Lemkin pointed out: “Ukraine is highly susceptible to racial murder by select parts and so the Communist tactics there have not followed the pattern taken by the German attacks against the Jews. The nation is too populous to be exterminated completely with any efficiency. However, its leadership, religious, intellectual, political, its select and determining parts, are quite small and therefore easily eliminated, and so it is upon these groups particularly that the full force of the Soviet axe has fallen, with its familiar tools of mass murder, deportation and forced labor, exile and starvation.”

He detailed a three-pronged attack on the Ukrainian nation: first on “the intelligentsia, the national brain, so as to paralyze the rest of the body”; then against “the churches, priests and hierarchy, the soul of Ukraine”; and then on “the farmers, the large mass of independent peasants who are the repository of the tradition, folklore and music, the national language and literature, the national spirit, of Ukraine.” The weapon used against the latter, Lemkin continued, “is perhaps the most terrible of all – starvation. Between 1932 and 1933, 5 million Ukrainians starved to death…” And then there was a “fourth step,” he said, that “consisted in the fragmentation of the Ukrainian people at once by the addition to the Ukraine of foreign peoples and by the dispersion of the Ukrainians throughout Eastern Europe. In this way, ethnic unity would be destroyed and nationalities mixed. …”
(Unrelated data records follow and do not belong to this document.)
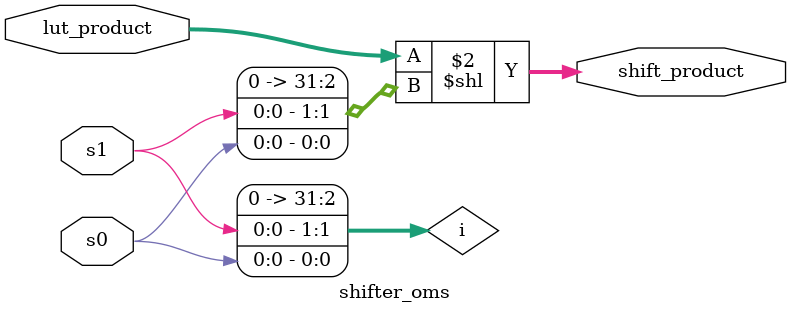
<source format=v>
module shifter_oms(lut_product,s1,s0,shift_product);
 input [8:0] lut_product ;
 input s1,s0;
 output reg [8:0] shift_product;
 integer i;
 
 always @(*)
 begin 
  i={s1,s0};
  shift_product=lut_product<<i;
 end 
endmodule  
</source>
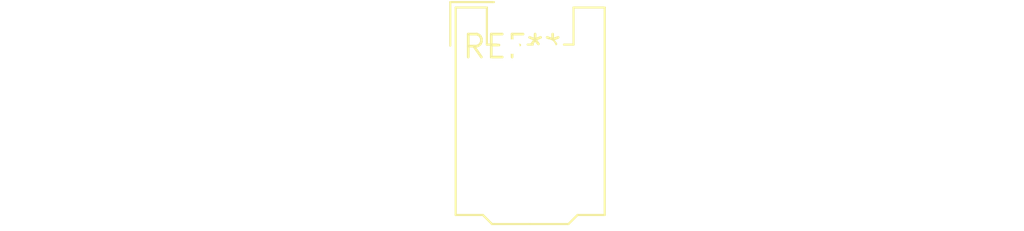
<source format=kicad_pcb>
(kicad_pcb (version 20240108) (generator pcbnew)

  (general
    (thickness 1.6)
  )

  (paper "A4")
  (layers
    (0 "F.Cu" signal)
    (31 "B.Cu" signal)
    (32 "B.Adhes" user "B.Adhesive")
    (33 "F.Adhes" user "F.Adhesive")
    (34 "B.Paste" user)
    (35 "F.Paste" user)
    (36 "B.SilkS" user "B.Silkscreen")
    (37 "F.SilkS" user "F.Silkscreen")
    (38 "B.Mask" user)
    (39 "F.Mask" user)
    (40 "Dwgs.User" user "User.Drawings")
    (41 "Cmts.User" user "User.Comments")
    (42 "Eco1.User" user "User.Eco1")
    (43 "Eco2.User" user "User.Eco2")
    (44 "Edge.Cuts" user)
    (45 "Margin" user)
    (46 "B.CrtYd" user "B.Courtyard")
    (47 "F.CrtYd" user "F.Courtyard")
    (48 "B.Fab" user)
    (49 "F.Fab" user)
    (50 "User.1" user)
    (51 "User.2" user)
    (52 "User.3" user)
    (53 "User.4" user)
    (54 "User.5" user)
    (55 "User.6" user)
    (56 "User.7" user)
    (57 "User.8" user)
    (58 "User.9" user)
  )

  (setup
    (pad_to_mask_clearance 0)
    (pcbplotparams
      (layerselection 0x00010fc_ffffffff)
      (plot_on_all_layers_selection 0x0000000_00000000)
      (disableapertmacros false)
      (usegerberextensions false)
      (usegerberattributes false)
      (usegerberadvancedattributes false)
      (creategerberjobfile false)
      (dashed_line_dash_ratio 12.000000)
      (dashed_line_gap_ratio 3.000000)
      (svgprecision 4)
      (plotframeref false)
      (viasonmask false)
      (mode 1)
      (useauxorigin false)
      (hpglpennumber 1)
      (hpglpenspeed 20)
      (hpglpendiameter 15.000000)
      (dxfpolygonmode false)
      (dxfimperialunits false)
      (dxfusepcbnewfont false)
      (psnegative false)
      (psa4output false)
      (plotreference false)
      (plotvalue false)
      (plotinvisibletext false)
      (sketchpadsonfab false)
      (subtractmaskfromsilk false)
      (outputformat 1)
      (mirror false)
      (drillshape 1)
      (scaleselection 1)
      (outputdirectory "")
    )
  )

  (net 0 "")

  (footprint "Molex_MicroClasp_55935-0230_1x02_P2.00mm_Horizontal" (layer "F.Cu") (at 0 0))

)

</source>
Lemkin’s essay went on to detail Soviet atrocities of the later 1930s and 1940s in Ukraine. “This is not simply a case of mass murder. It is a case of genocide, of destruction, not of individuals only, but of a culture and a nation. …Soviet national unity is being created, not by any union of ideas and of cultures, but by the complete destruction of all cultures and of all ideas save one – the Soviet,” he concluded.

Today, with Soviet-era archives being accessible to researchers in Ukraine, Lemkin’s cogent analysis has been confirmed and substantiated.